With Snowden ensconced in Moscow since 2013, it would be impossible to confirm that he has full control of his Twitter account or public appearance. Although when he appears live by video link he is typically consistent in his remarks on security, privacy and civil liberties.

There are other potential linkages between Russian information war and the Shadow Brokers leak.

For example, once the leaks became public, WikiLeaks tweeted it has possession of the files.

Asked if WikiLeaks could be an “instrument” of Russia when it comes to its information warfare goals, whether wittingly or unwittingly, Sussex said “yes”.

He noted that it didn’t matter whether WikiLeaks was aware or unaware of how it was being used by Russia as “the effect is largely the same”.

Drawing a line between the Shadow Brokers leaks and Russia highlights the sense of power and leverage Russia has over the West, he said.

Injecting the tech community in the West, and in the US in particular, with anti-Western views on NSA intelligence and the US government helps to cause friction and undermine cohesion between the government, the public and industry.

Robert Litt, general counsel for the Office of the Director of National Intelligence, told New York Magazine that Snowden’s disclosures have had “a radicalising effect in the private sector”.

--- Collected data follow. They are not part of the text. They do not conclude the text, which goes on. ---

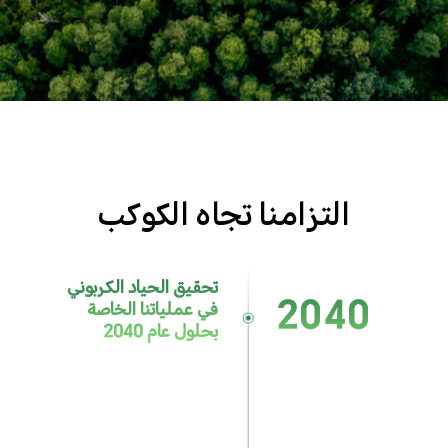
التزامنا تجاه الكوكب
تحقيق الحياد الكربوني
2040
في عملياتنا الخاصة
بحلول عام 2040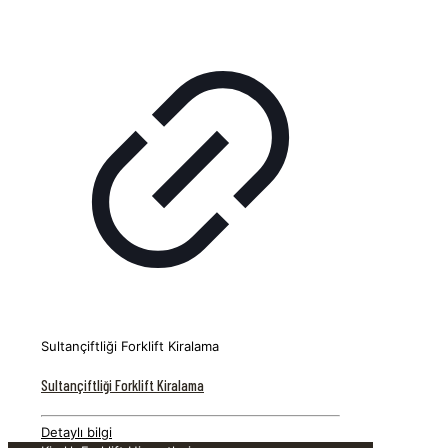
Sultançiftliği Forklift Kiralama
Sultançiftliği Forklift Kiralama
Detaylı bilgi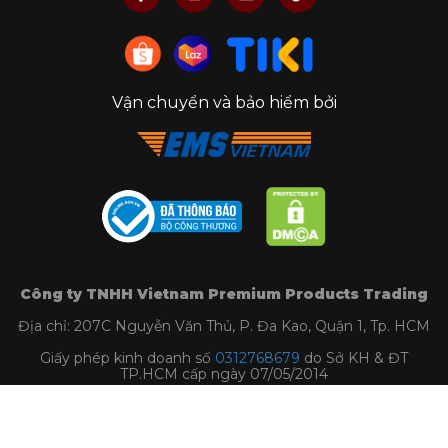
Vận chuyển và bảo hiểm bởi
Công ty TNHH Vietnam Premium Products Trading
Địa chỉ: 207C Nguyễn Văn Thủ, P. Đa Kao, Quận 1, Tp. HCM
Giấy phép kinh doanh số
0312768679
do Sở KH & ĐT
TP.HCM cấp ngày 07/05/2014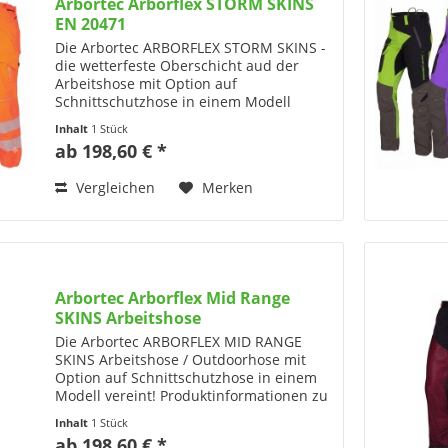
Arbortec Arborflex STORM SKINS
EN 20471
Die Arbortec ARBORFLEX STORM SKINS -
die wetterfeste Oberschicht aud der
Arbeitshose mit Option auf
Schnittschutzhose in einem Modell
vereint! Produktinformationen zu den
Inhalt
1 Stück
ARBORFLEX STORM SKINS von Arbortec:
ab 198,60 € *
Maximale Flexibilität: Die...
Vergleichen
Merken
Arbortec Arborflex Mid Range
SKINS Arbeitshose
Die Arbortec ARBORFLEX MID RANGE
SKINS Arbeitshose / Outdoorhose mit
Option auf Schnittschutzhose in einem
Modell vereint! Produktinformationen zu
den ARBORFLEX MID RANGE SKINS von
Inhalt
1 Stück
Arbortec: Maximale Flexibilität: Die
ab 198,60 € *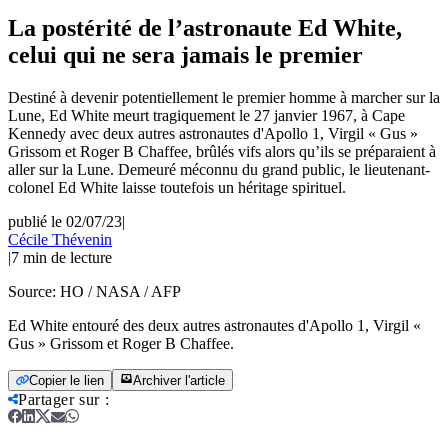
La postérité de l’astronaute Ed White,
celui qui ne sera jamais le premier
Destiné à devenir potentiellement le premier homme à marcher sur la
Lune, Ed White meurt tragiquement le 27 janvier 1967, à Cape
Kennedy avec deux autres astronautes d'Apollo 1, Virgil « Gus »
Grissom et Roger B Chaffee, brûlés vifs alors qu’ils se préparaient à
aller sur la Lune. Demeuré méconnu du grand public, le lieutenant-
colonel Ed White laisse toutefois un héritage spirituel.
publié le 02/07/23
|
Cécile Thévenin
|
7
min de lecture
Source:
HO / NASA / AFP
Ed White entouré des deux autres astronautes d'Apollo 1, Virgil «
Gus » Grissom et Roger B Chaffee.
Copier le lien
Archiver l'article
Partager sur
: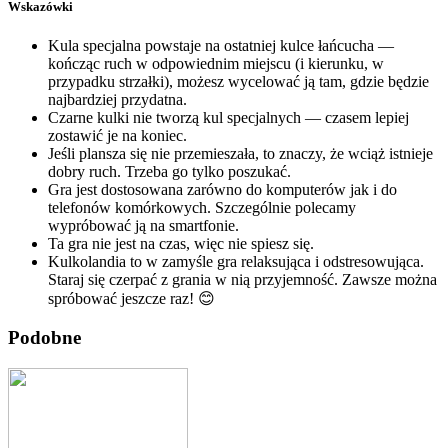
Wskazówki
Kula specjalna powstaje na ostatniej kulce łańcucha —
kończąc ruch w odpowiednim miejscu (i kierunku, w
przypadku strzałki), możesz wycelować ją tam, gdzie będzie
najbardziej przydatna.
Czarne kulki nie tworzą kul specjalnych — czasem lepiej
zostawić je na koniec.
Jeśli plansza się nie przemieszała, to znaczy, że wciąż istnieje
dobry ruch. Trzeba go tylko poszukać.
Gra jest dostosowana zarówno do komputerów jak i do
telefonów komórkowych. Szczególnie polecamy
wypróbować ją na smartfonie.
Ta gra nie jest na czas, więc nie spiesz się.
Kulkolandia to w zamyśle gra relaksująca i odstresowująca.
Staraj się czerpać z grania w nią przyjemność. Zawsze można
spróbować jeszcze raz! 😊
Podobne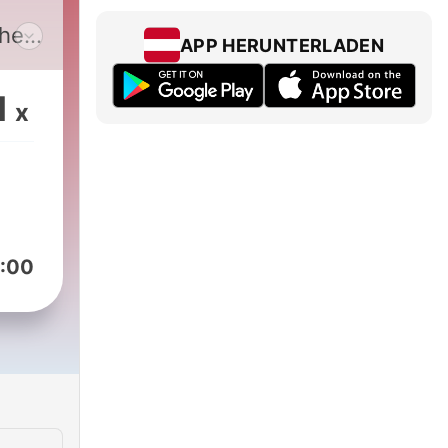
the
APP HERUNTERLADEN
ile
1
x
't
ut
:00
g
.
k's
s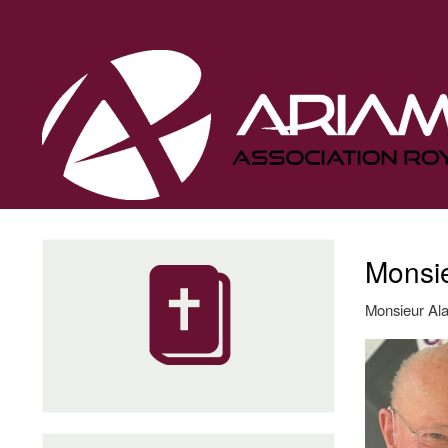
Navigation
principale
Monsie
Monsieur Ala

“The technology and communications community has moved from a position of willingness to cooperate … to an attitude that ranges from neutrality to outright hostility, which is an extremely bad thing.”

Sowing division within society outside of Russia is a broader theme of that nation’s information war strategy, which has focused, for example, on dividing the European Union by giving diplomatic clout, media attention and even funding to anti-EU parties across the continent. This in turn helps undermine the trade bloc, which draws political strength from shared economic and social activity. That in turn makes the bloc’s members less willing to uphold sanctions against Russia, for example over its annexation of Crimea.

This comes as US Republican candidate Donald Trump has been revealed to have a number of ties to Russia – including a foreign policy vision for Eastern Europe that conforms closely to Moscow’s geopolitical views.